## ASSIGNMENT
Your answer should be every line below that includes the word "Lift".

Excerpts from a dataset:
==============================

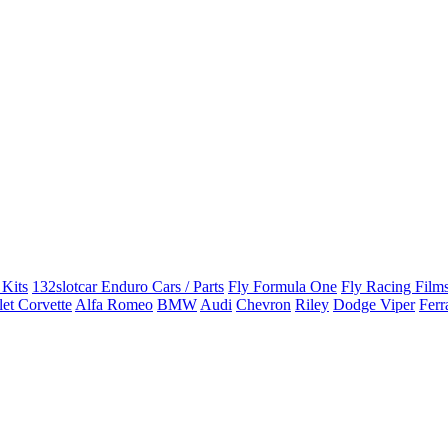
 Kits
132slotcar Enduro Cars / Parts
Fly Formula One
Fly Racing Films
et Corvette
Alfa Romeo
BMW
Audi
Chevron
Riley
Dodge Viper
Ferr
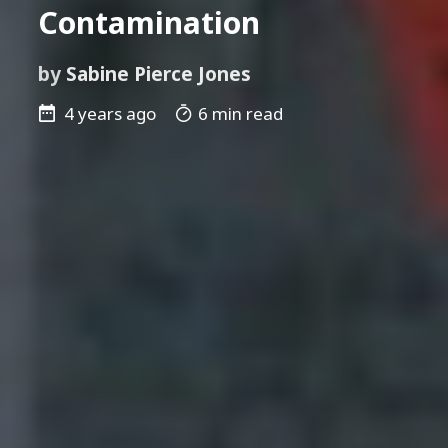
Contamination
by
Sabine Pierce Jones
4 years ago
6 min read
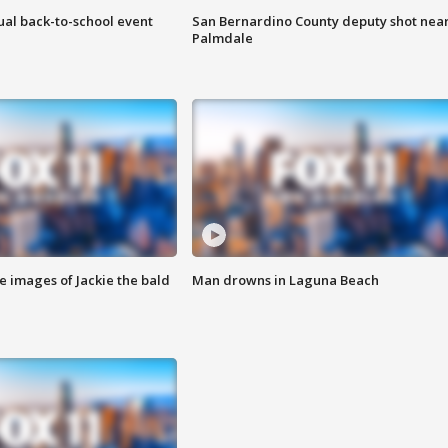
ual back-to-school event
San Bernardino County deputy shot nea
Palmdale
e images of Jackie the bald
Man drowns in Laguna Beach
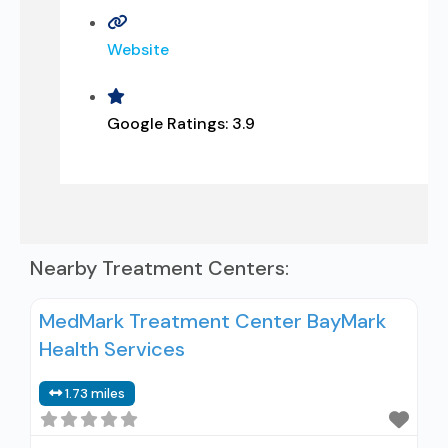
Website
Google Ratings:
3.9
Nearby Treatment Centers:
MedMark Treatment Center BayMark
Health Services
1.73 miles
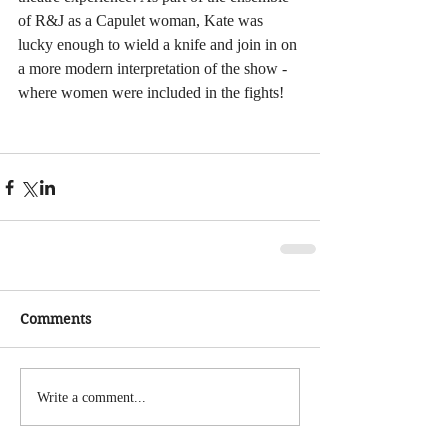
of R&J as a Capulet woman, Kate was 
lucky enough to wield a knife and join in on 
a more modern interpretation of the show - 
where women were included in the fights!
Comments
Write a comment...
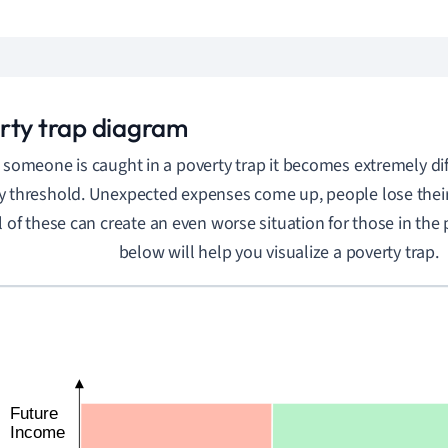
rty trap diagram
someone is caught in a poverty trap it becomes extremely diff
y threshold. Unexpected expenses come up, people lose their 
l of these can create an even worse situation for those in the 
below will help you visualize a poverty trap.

==============================

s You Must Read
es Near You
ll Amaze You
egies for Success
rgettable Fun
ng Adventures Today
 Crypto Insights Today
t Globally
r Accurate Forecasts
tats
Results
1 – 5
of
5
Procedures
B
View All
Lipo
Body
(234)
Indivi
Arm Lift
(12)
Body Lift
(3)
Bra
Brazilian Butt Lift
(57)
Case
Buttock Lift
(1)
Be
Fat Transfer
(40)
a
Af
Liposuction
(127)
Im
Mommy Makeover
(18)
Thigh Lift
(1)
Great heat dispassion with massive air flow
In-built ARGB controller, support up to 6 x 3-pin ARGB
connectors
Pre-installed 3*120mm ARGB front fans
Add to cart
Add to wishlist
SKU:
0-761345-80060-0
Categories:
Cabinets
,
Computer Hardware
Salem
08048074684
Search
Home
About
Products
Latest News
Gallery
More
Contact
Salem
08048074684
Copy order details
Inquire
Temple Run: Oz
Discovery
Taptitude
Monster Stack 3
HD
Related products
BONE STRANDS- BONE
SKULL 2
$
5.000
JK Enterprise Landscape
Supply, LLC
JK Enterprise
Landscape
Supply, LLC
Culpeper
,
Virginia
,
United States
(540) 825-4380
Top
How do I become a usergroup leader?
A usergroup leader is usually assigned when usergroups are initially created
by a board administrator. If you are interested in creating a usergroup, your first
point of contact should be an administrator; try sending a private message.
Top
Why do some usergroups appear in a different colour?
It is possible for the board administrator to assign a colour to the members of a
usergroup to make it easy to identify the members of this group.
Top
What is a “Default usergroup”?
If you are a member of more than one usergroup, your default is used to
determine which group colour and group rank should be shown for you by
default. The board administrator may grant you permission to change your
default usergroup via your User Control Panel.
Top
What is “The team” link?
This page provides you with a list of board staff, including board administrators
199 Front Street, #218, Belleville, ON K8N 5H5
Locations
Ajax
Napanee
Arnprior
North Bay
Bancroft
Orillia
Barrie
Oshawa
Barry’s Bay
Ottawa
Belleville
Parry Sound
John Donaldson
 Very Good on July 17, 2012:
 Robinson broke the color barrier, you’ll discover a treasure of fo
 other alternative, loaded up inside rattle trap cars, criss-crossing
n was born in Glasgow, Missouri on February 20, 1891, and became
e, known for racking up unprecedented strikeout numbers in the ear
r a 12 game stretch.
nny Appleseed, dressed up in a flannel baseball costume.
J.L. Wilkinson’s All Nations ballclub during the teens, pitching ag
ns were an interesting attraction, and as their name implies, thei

==============================

## TASK RESPONSE
Arm Lift
Body Lift
Brazilian Butt Lift
Buttock Lift
Thigh Lift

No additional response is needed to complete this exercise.